Pistachos Guadiato nace del campo y de una forma de entender la agricultura basada en el respeto por el tiempo, la tierra y el conocimiento acumulado generación tras generación. Desde 2010, el proyecto ha crecido de manera constante en el corazón del Valle del Guadiato, construyendo una trayectoria sólida donde el origen y el cuidado del proceso son la base de la calidad.
A lo largo de los años, la empresa ha evolucionado desde el cultivo del pistacho hasta el desarrollo y distribución de plantas y la selección de fruto en su punto óptimo. Un recorrido natural que permite controlar cada fase del proceso, aplicando la experiencia agronómica adquirida para garantizar un producto honesto, coherente y pensado para perdurar.






Esta certificación refuerza nuestro compromiso con el entorno de la cuenca del Alto Guadiato: producir desde el territorio, respetar su identidad natural y contribuir a la conservación de un paisaje único.
No es solo un sello; es una forma de trabajar ligada al origen, a la sostenibilidad y al desarrollo responsable del medio rural.
El cuidado del pistacho no termina en el campo.
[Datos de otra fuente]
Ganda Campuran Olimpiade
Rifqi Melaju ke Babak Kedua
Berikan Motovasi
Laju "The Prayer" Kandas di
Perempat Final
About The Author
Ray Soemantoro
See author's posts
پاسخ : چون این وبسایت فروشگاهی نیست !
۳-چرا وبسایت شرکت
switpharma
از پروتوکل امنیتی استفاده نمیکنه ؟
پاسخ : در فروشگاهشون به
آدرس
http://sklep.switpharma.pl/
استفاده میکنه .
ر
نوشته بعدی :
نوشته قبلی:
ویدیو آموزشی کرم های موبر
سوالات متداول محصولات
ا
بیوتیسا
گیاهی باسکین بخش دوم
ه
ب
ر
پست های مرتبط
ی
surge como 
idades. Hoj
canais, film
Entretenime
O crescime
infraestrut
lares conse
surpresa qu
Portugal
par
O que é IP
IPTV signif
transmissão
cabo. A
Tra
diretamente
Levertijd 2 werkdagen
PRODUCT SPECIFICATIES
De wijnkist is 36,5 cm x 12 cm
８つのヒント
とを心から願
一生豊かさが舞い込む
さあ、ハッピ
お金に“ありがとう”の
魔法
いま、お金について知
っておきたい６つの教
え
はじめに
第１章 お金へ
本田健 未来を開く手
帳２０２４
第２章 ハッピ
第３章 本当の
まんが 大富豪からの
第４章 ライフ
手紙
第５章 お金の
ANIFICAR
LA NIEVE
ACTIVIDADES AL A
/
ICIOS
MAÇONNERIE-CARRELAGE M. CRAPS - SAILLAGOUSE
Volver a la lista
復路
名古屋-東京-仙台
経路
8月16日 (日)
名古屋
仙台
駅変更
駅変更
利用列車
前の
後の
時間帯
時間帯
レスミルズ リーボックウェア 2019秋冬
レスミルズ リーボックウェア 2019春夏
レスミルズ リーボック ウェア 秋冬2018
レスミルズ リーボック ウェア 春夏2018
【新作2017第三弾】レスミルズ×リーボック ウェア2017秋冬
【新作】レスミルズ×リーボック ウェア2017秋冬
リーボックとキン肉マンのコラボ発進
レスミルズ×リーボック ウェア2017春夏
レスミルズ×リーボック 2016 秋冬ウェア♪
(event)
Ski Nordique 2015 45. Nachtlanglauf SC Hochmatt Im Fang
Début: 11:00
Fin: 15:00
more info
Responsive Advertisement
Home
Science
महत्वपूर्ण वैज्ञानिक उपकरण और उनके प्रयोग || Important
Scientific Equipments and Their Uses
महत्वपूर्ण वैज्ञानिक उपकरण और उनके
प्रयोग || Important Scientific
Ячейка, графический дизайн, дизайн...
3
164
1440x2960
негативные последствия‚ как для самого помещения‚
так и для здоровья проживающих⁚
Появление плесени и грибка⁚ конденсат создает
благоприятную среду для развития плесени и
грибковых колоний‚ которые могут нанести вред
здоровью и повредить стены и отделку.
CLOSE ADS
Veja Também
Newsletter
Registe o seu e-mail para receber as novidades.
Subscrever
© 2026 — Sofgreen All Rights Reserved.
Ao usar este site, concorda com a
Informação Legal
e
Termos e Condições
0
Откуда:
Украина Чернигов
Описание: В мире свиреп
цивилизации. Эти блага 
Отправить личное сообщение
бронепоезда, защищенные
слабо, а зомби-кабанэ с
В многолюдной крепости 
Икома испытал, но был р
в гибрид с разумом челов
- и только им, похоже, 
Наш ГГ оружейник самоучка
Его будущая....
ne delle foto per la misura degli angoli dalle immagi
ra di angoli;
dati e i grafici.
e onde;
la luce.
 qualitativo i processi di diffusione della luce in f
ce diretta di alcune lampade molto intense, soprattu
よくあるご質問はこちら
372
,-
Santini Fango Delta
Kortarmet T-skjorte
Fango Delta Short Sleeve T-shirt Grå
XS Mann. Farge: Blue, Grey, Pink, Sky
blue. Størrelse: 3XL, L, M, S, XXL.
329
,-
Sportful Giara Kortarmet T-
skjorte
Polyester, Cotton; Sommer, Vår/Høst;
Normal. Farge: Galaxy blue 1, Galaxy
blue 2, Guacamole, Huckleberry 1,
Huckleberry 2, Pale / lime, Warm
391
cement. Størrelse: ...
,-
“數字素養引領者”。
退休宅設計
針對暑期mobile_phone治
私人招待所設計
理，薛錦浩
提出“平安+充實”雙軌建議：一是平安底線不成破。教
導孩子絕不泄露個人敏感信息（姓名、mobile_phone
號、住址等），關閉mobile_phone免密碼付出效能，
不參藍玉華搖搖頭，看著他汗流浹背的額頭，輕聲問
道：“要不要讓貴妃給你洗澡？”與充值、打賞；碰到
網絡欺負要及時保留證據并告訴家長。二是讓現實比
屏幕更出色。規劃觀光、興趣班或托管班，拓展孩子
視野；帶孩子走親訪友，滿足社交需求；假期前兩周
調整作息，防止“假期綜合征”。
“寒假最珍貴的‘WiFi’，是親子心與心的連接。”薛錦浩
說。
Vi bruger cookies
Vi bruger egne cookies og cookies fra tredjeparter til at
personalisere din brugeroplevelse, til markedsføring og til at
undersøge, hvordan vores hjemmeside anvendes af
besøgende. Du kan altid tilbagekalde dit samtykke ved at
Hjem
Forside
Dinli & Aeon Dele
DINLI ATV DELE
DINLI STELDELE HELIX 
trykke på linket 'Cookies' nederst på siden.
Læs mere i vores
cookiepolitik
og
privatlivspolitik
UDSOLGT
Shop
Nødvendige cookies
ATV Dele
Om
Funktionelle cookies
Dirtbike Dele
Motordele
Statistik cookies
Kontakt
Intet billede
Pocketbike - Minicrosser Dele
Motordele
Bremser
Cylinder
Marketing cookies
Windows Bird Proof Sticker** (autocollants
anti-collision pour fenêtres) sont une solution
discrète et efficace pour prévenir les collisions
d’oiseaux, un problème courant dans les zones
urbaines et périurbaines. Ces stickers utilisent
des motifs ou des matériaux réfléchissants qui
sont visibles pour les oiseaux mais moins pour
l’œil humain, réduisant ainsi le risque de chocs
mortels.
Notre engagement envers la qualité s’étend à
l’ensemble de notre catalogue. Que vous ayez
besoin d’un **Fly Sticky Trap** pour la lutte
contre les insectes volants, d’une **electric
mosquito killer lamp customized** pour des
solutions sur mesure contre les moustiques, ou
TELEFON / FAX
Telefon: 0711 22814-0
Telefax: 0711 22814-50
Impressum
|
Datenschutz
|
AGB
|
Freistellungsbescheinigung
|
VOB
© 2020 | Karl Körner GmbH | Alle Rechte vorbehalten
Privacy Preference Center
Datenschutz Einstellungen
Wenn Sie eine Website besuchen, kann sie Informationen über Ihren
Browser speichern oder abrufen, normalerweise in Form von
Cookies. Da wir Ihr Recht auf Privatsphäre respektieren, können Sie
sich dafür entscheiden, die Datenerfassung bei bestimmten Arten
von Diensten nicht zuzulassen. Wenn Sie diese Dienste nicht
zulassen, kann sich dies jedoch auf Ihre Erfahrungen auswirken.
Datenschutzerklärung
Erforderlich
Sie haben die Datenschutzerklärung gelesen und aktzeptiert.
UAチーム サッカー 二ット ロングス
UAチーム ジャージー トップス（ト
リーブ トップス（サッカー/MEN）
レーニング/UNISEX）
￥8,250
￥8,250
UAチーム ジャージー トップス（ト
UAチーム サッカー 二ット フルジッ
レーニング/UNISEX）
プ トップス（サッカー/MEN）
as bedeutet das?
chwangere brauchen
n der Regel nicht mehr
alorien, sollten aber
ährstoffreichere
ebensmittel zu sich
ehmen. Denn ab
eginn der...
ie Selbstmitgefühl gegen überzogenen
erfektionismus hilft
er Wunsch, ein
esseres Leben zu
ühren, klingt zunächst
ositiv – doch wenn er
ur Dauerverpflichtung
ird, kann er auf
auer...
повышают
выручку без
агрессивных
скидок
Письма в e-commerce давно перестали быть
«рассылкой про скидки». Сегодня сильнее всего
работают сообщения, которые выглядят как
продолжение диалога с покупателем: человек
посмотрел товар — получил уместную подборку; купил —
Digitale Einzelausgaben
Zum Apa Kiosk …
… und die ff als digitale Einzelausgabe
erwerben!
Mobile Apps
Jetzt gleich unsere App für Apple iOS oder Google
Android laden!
Tras la recolección, trabajamos con un proceso rápido y controlado: pelado y secado en menos de 24 horas para preservar la calidad del fruto y reducir riesgos asociados a humedad, toxinas o contaminación microbiológica.
Después, los pistachos se clasifican siguiendo exigentes estándares de calidad y se procesan en hornos, manteniendo un enfoque artesanal que respeta el producto. El envasado en bolsas biocompostables completa un proceso pensado para cuidar tanto el sabor como el entorno.